Friday, October 9, 2009

Question 11

I think that hygiene is so important in this house because of the time period and the mindset of the people at that time. The world had just seen two world wars that had taken many lives, inflicted much economical damage, and torn apart many families and countries for good. The second world war saw the introduction of a power that could produced worldwide destruction: the atomic bomb.
So, in response to this, man (the architects) sought to return to a place free of the contamination of illness, war, and famine, and all the things that were associated with them. So, they in turn modeled a house after the Garden of Eden. The house, what is a single loop of spaces wrapped around a glass-enclosed "lung" of unbreathed air that one simply viewed and could not inhabit. From everything to mail slots that could be accessed from the inside to a process of admitting guests that involved a "decontamination" of sorts with a grille that send out a burst of air to remove dust. The house is a bomb-shelter, a hermetically sealed bubble that discourages against "the outside".

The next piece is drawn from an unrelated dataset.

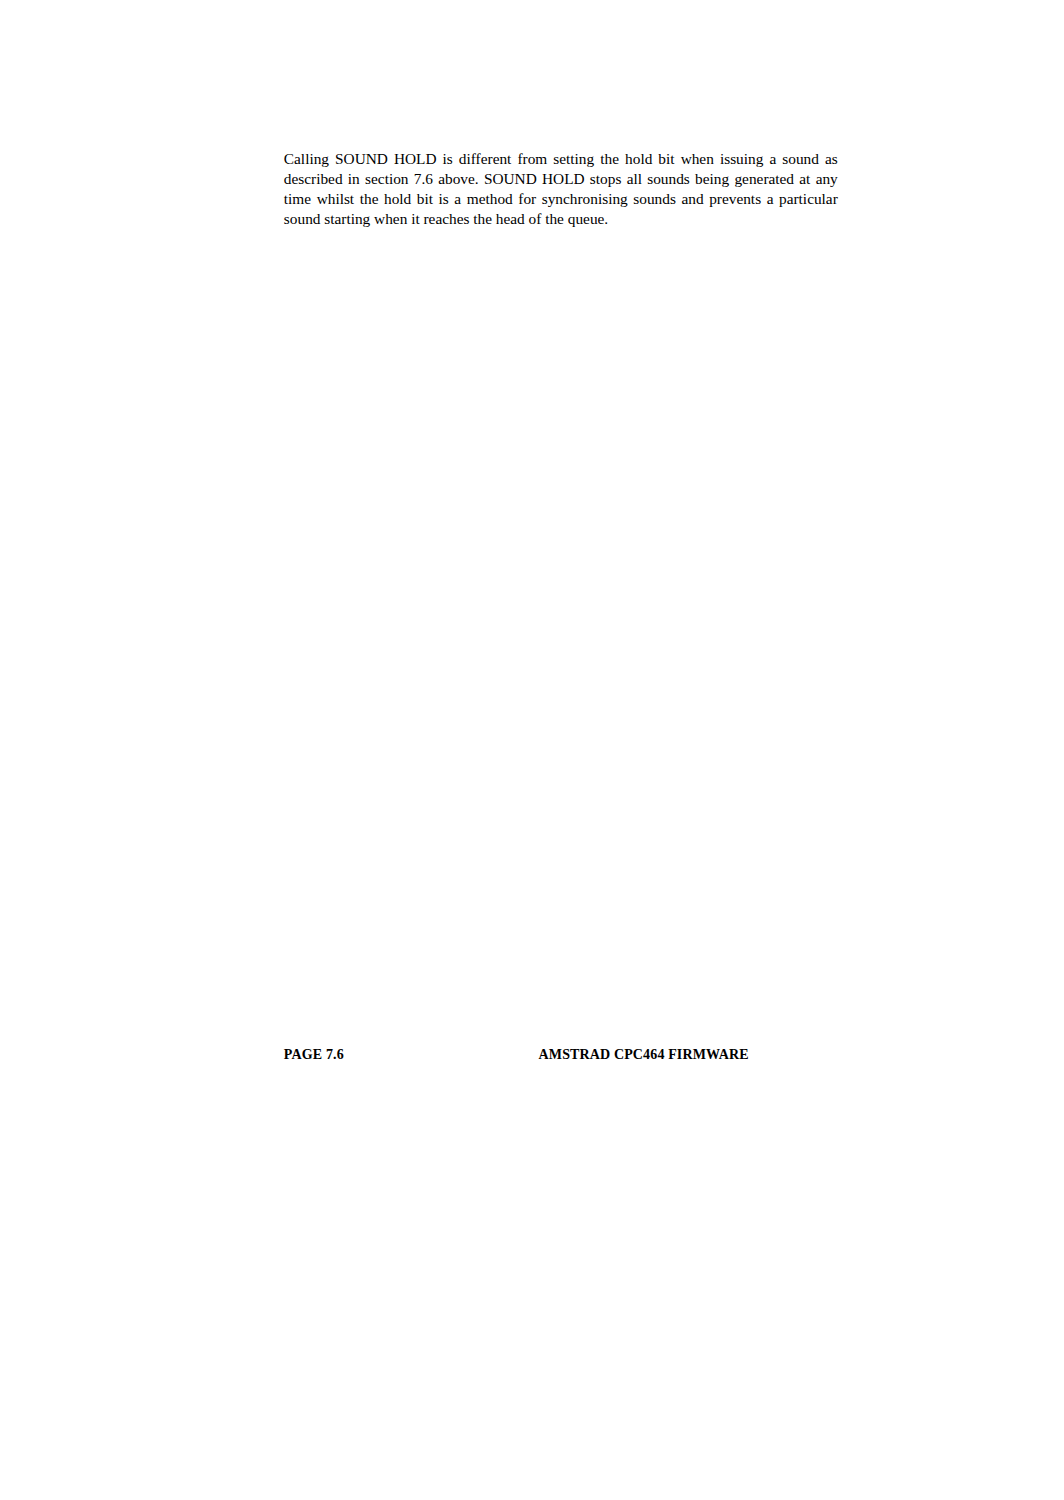Calling SOUND HOLD is different from setting the hold bit when issuing a sound as described in section 7.6 above. SOUND HOLD stops all sounds being generated at any time whilst the hold bit is a method for synchronising sounds and prevents a particular sound starting when it reaches the head of the queue.
PAGE 7.6 AMSTRAD CPC464 FIRMWARE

To me, it is interesting that the architects sought to protect themselves from the "outside", and create an idealized outside within the building. I think that the architects were not trying to protect themselves from the harms of mother nature, but protect themselves from the harms of a world that had been contaminated by man itself, and return to purity. That is exactly why the patio space could not be inhabited.... so that man could not contaminate it once again.